I returned a fourth time, just after lunch, and sat down for a chat with McDonald. What ensued was the story of his journey from Yazoo City, Mississippi, initially to New York, then to London and, via an introduction over Twitter, The Lockhart. I also got an explanation of why, every Sunday, 120 doughnuts filled with chocolate and vanilla cream or salted caramel are sold at £2 each outside his flat in east London.
McDonald grew up eating doughnuts for breakfast, hunting rabbit, duck and turkeys with his father, determined to be a chef. To please his parents he went to college where, he sighed with relief, he met his wife Molly who imbues the restaurant with southern charm. He cooked under Thomas Keller and Alain Ducasse in New York, in whose kitchens he learnt technique but not to question anything, and then under René Redzepi at Noma in Copenhagen, where, as he put it succinctly, “I learnt to question everything.”

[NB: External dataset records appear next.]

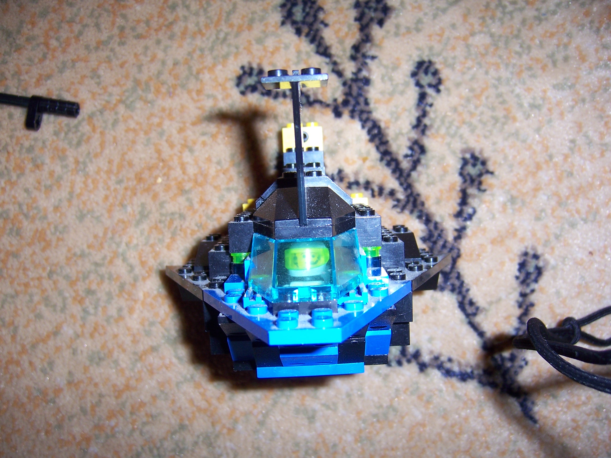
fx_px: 635
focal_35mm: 36
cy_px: 229
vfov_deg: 39.7
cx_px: 306
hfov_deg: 51.4
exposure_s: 1/60
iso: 80
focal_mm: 6.2
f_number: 2.8
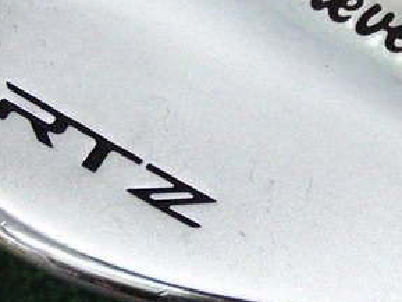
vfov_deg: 18.0
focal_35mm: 82
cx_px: 313
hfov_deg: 23.5
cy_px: 99
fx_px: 953
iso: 3200
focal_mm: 6.42
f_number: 3.6
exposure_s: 1/800
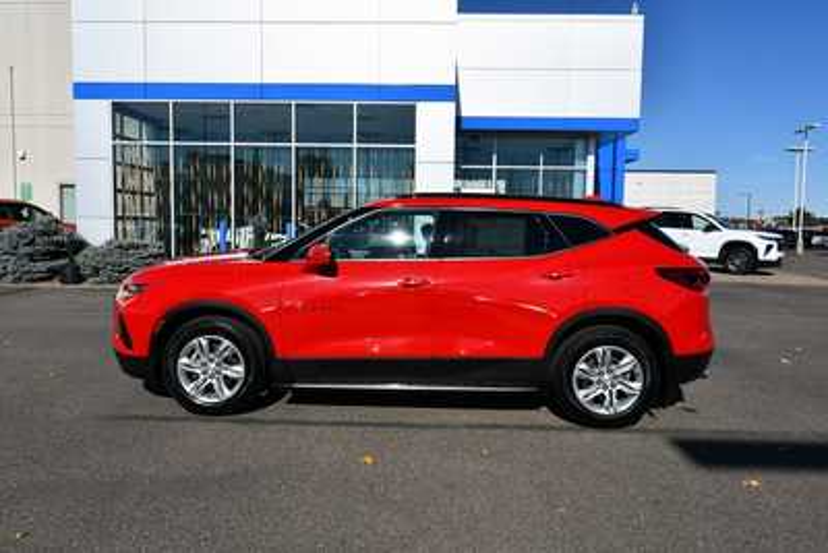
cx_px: 414
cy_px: 276
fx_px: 690
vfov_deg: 43.6
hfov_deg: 61.9
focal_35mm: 30
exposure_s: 1/400
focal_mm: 20
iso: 100
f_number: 10
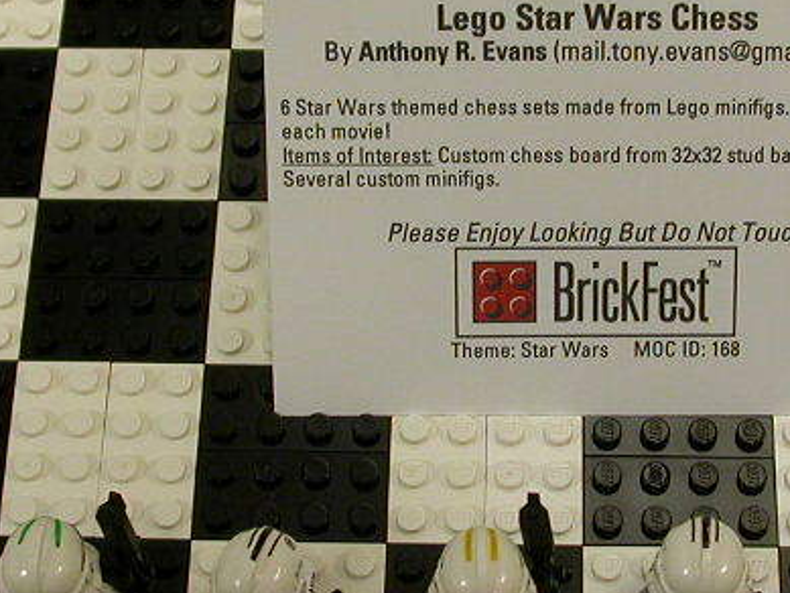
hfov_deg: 19.6
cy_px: 252
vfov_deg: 14.8
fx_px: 2283
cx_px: 504
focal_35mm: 100
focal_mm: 7.85
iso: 100
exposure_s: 1/36.7
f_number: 2.6
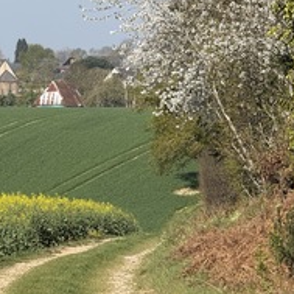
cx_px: 3
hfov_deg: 6.2
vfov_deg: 6.2
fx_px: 2700
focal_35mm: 281
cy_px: 161
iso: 50
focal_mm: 15.66
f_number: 2.8
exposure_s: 1/1227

Stints at three restaurants in Brooklyn led to an invitation to come to London last year to consult on the opening of a Mexican restaurant, a move that led to a bout of homesickness. McDonald tweeted that he was planning a dinner of his favourite Southern dishes. This was read by a former manager of The Lockhart – opened in June 2013 by two Texan couples (Lockhart is in fact a small town in their home state). In January they hired the McDonald's and helped initiate a ritual which every Sunday lunchtime sees them and their two young children selling doughnuts. A family affair – in true Southern fashion.